Various studies have shown that there is more than one mechanism by which rhododendrol can have a toxic effect. This toxic effect of rhododendrol is found in the melanocytes, which gives rise to skin depigmentation.

=== ROS ===
Rhododendrol can have a toxic effect via the production of reactive oxygen species (ROS). This will cause an impairment in the further development of melanocytes in the skin. Impairment is caused by upregulation of the GADD45 gene. A study of Kim et al. showed that the production of ROS, which gives rise to more production of GADD45, is already found at low concentrations of rhododendrol. At the time that rhododendrol was used in cosmetic products, it contained concentrations of 2%. The study of Kim et al. suggests that the production of reactive oxygen species at low concentrations may have contributed to the development of leukoderma in users of these cosmetic products.

=== Reactive metabolites ===
The study of Ito et al. showed that rhododendrol exerts its toxic effect in the melanocytes via tyrosinase-dependent mechanisms. This tyrosinase enzyme breaks rhododendrol down into the following reactive metabolites: RD-quinone and RD-cyclic quinone. These reactive metabolites can bind to proteins which contain a thiol-group or it can form radicals. These radicals are toxic to the melanocytes as it causes auto-oxidation of the cells. Auto-oxidation, in turn, causes oxidative stress to cells, which will impair the natural growth and function of the melanocytes.

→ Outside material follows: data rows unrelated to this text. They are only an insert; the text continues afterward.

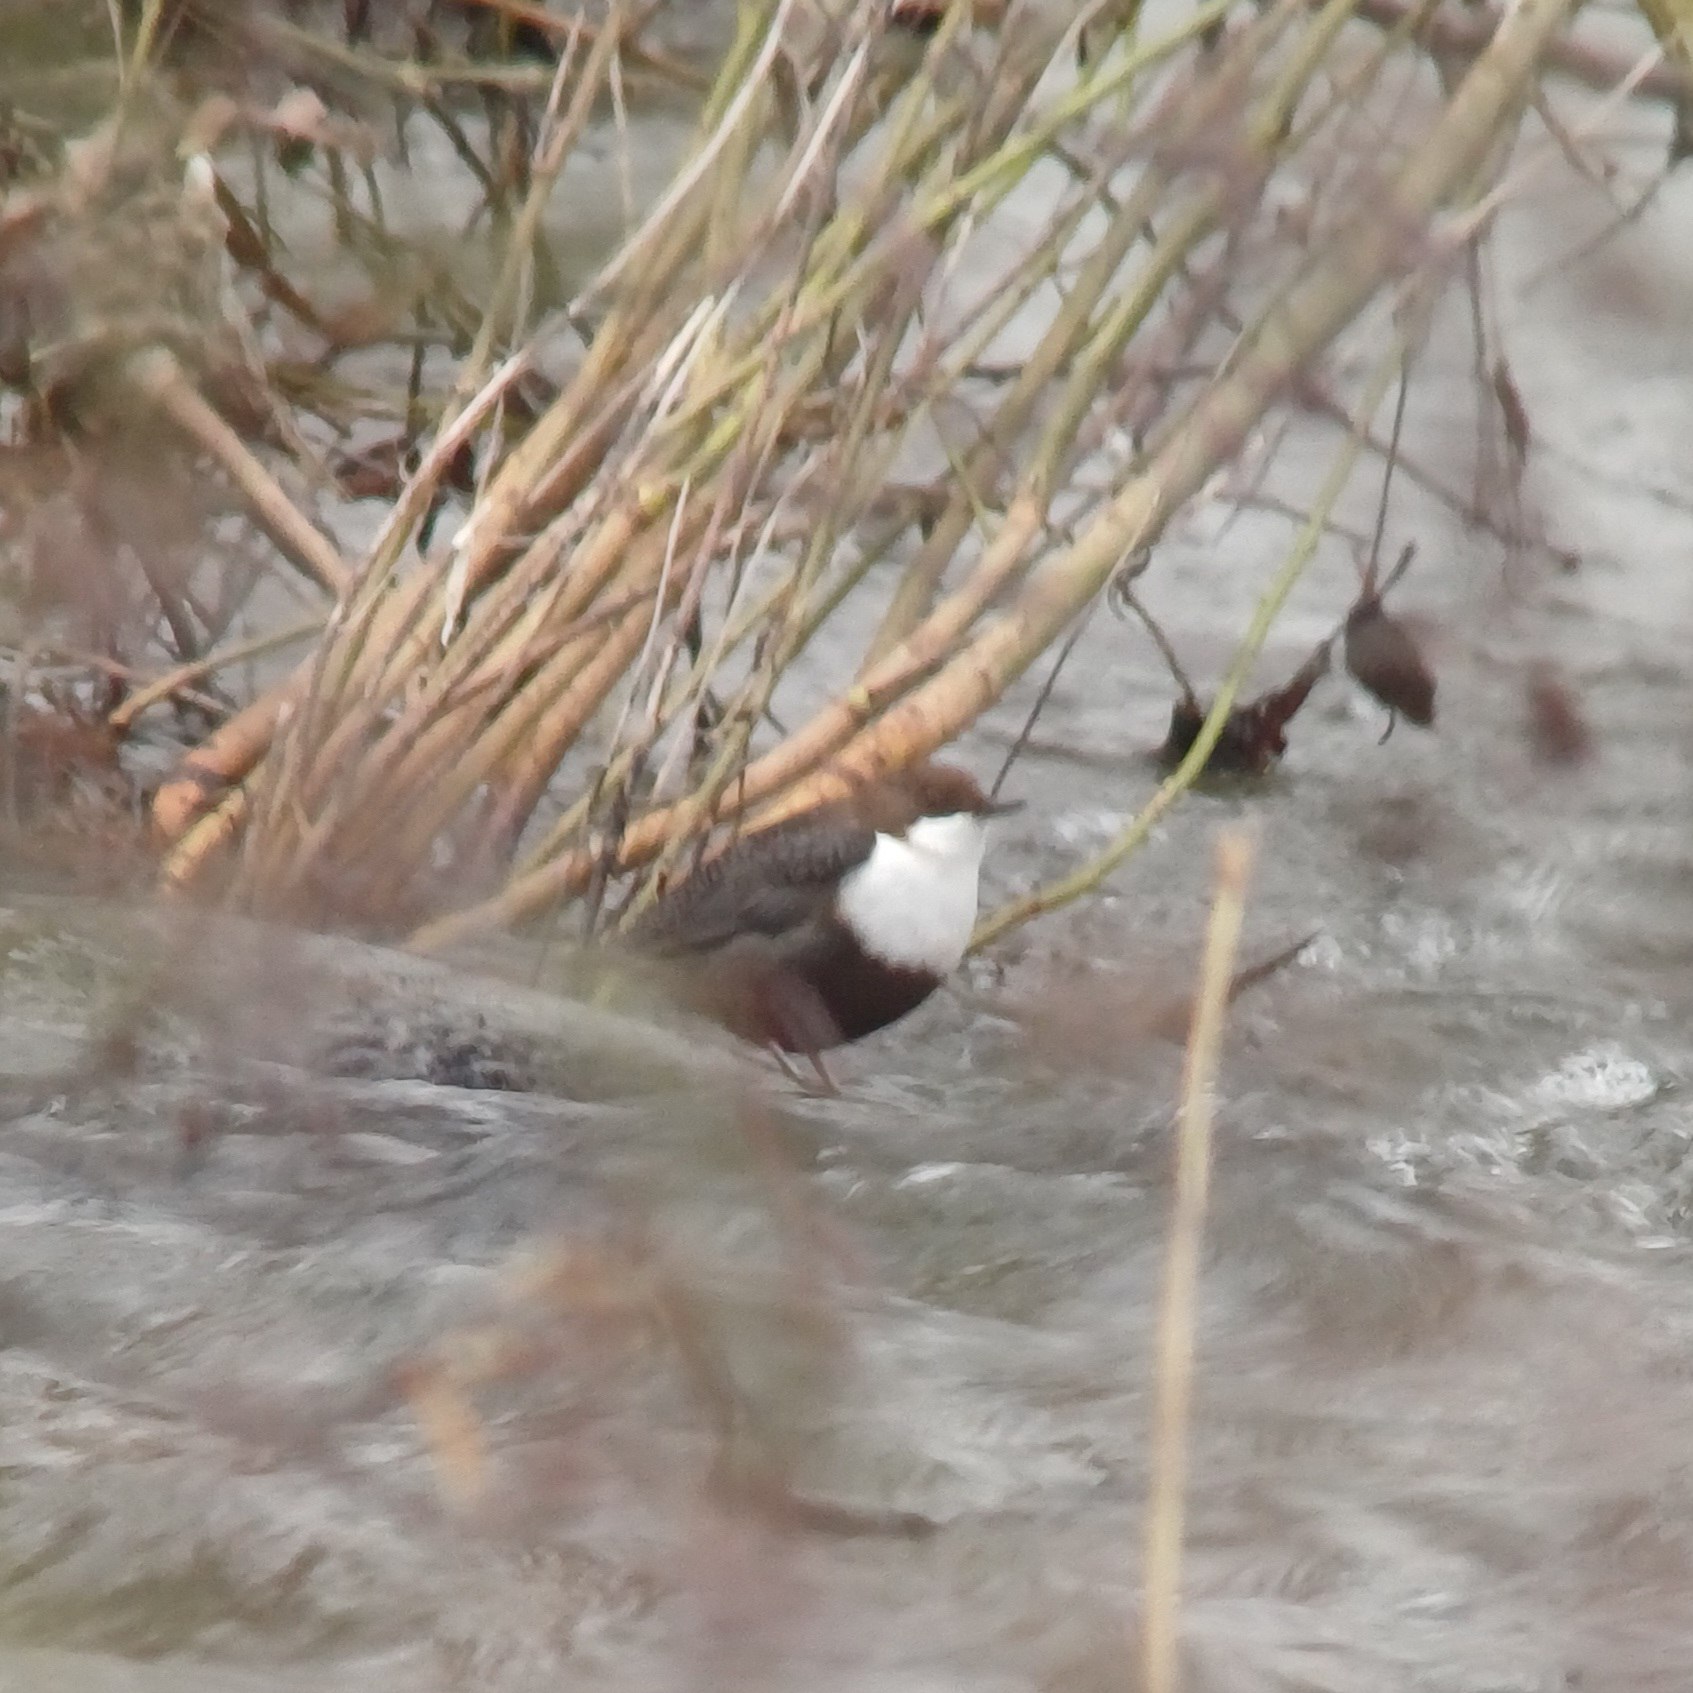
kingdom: Animalia
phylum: Chordata
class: Aves
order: Passeriformes
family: Cinclidae
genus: Cinclus
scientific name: Cinclus cinclus
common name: Vandstær
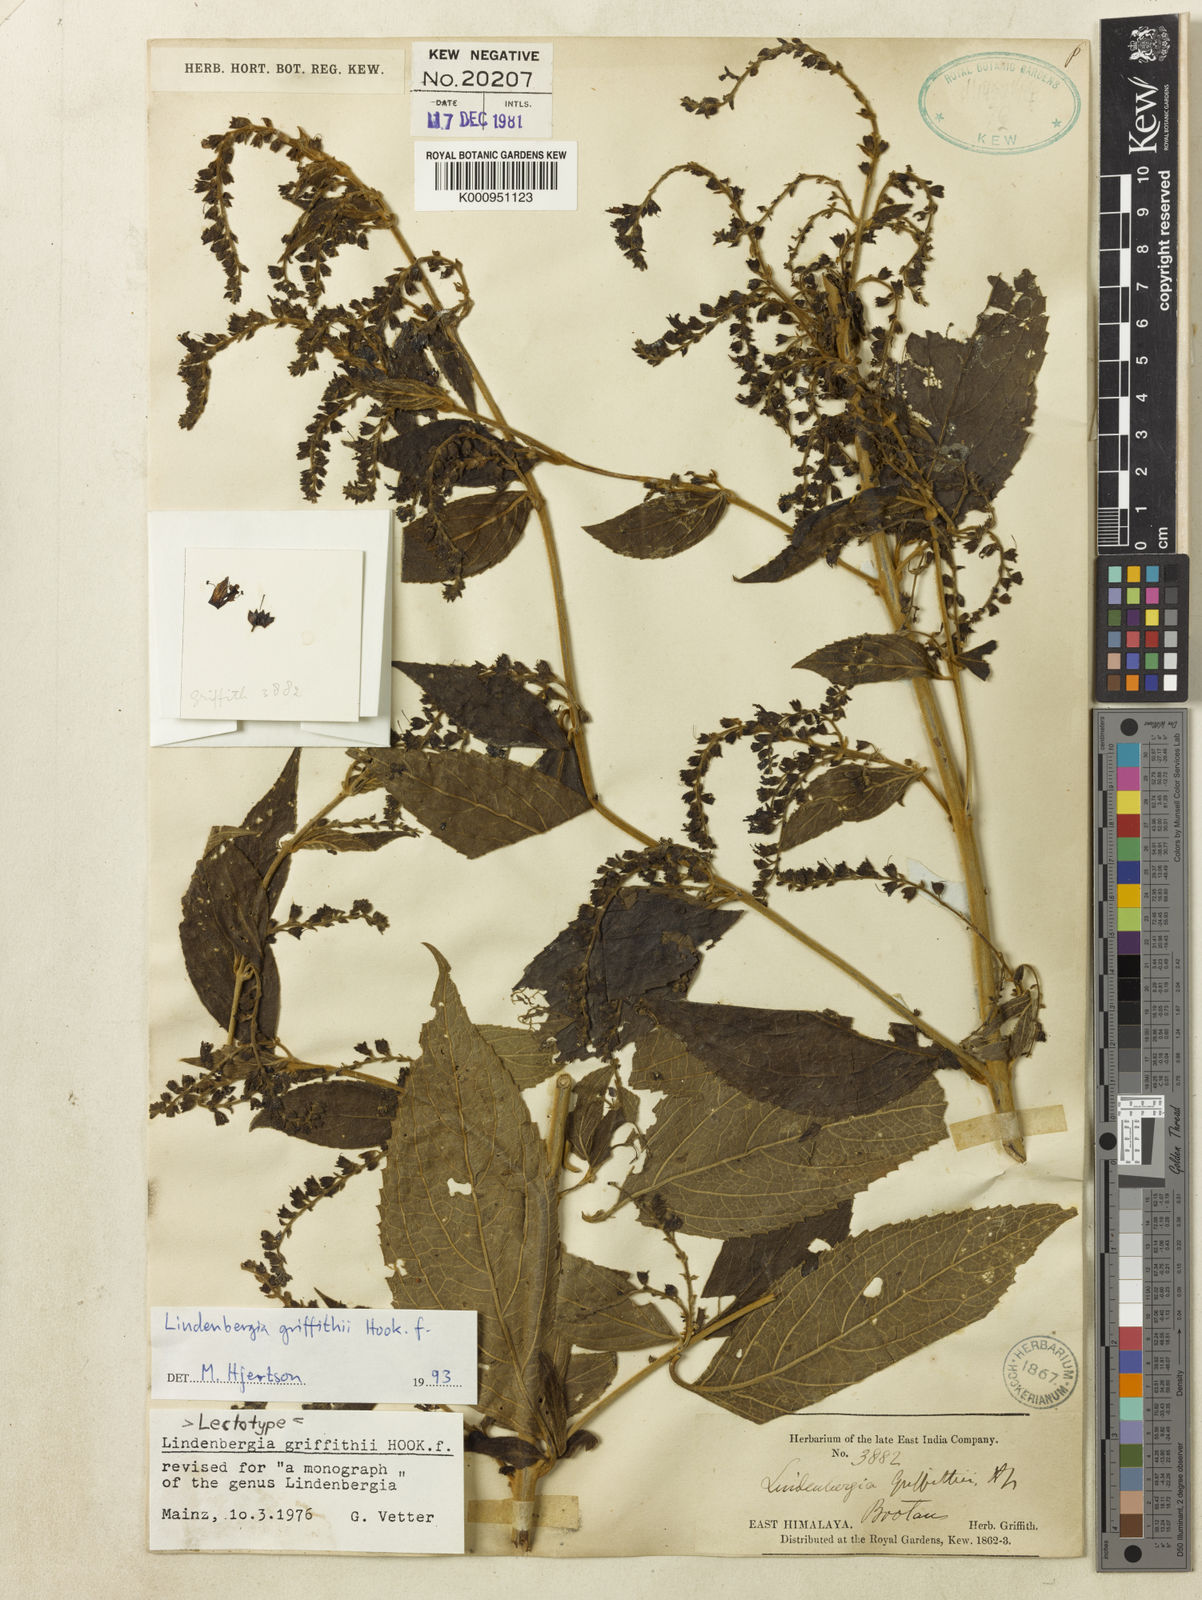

Rhododenol and raspberry ketone impair the regular proliferation of melanocytes through reactive oxygen species-dependent activation of GADD45.

== Effects on animals ==
The effect of rhododendrol (4-(4-hydroxyphenyl)-2-butanol) is measured in mice as well as in guinea pigs. These studies were performed to elucidate the aetiology of RD-induced leukoderma. The data of these studies revealed that the amount of RD applied to the skin is highly relevant considering that high doses of RD are required in order to cause cytotoxicity. This finding is contrary to the results presented in the study of Kim et al., which is performed in humans. Furthermore, the animal studies enlightened the importance of the ER-stress response. It is suggested that the activity of the ER-stress response may determine whether melanocytes survive or die. Also, the study of Abe et al. revealed that the autophagy pathway may be involved in the resistance to the cytotoxicity of RD.

Since the biochemical and histological characteristics of the used mice in the animal studies (hairless hk14-SCF Tg mice) closely resembled the characteristics of the human skin, these newly generated mice could be used as experimental animal models to investigate chemical vitiligo further.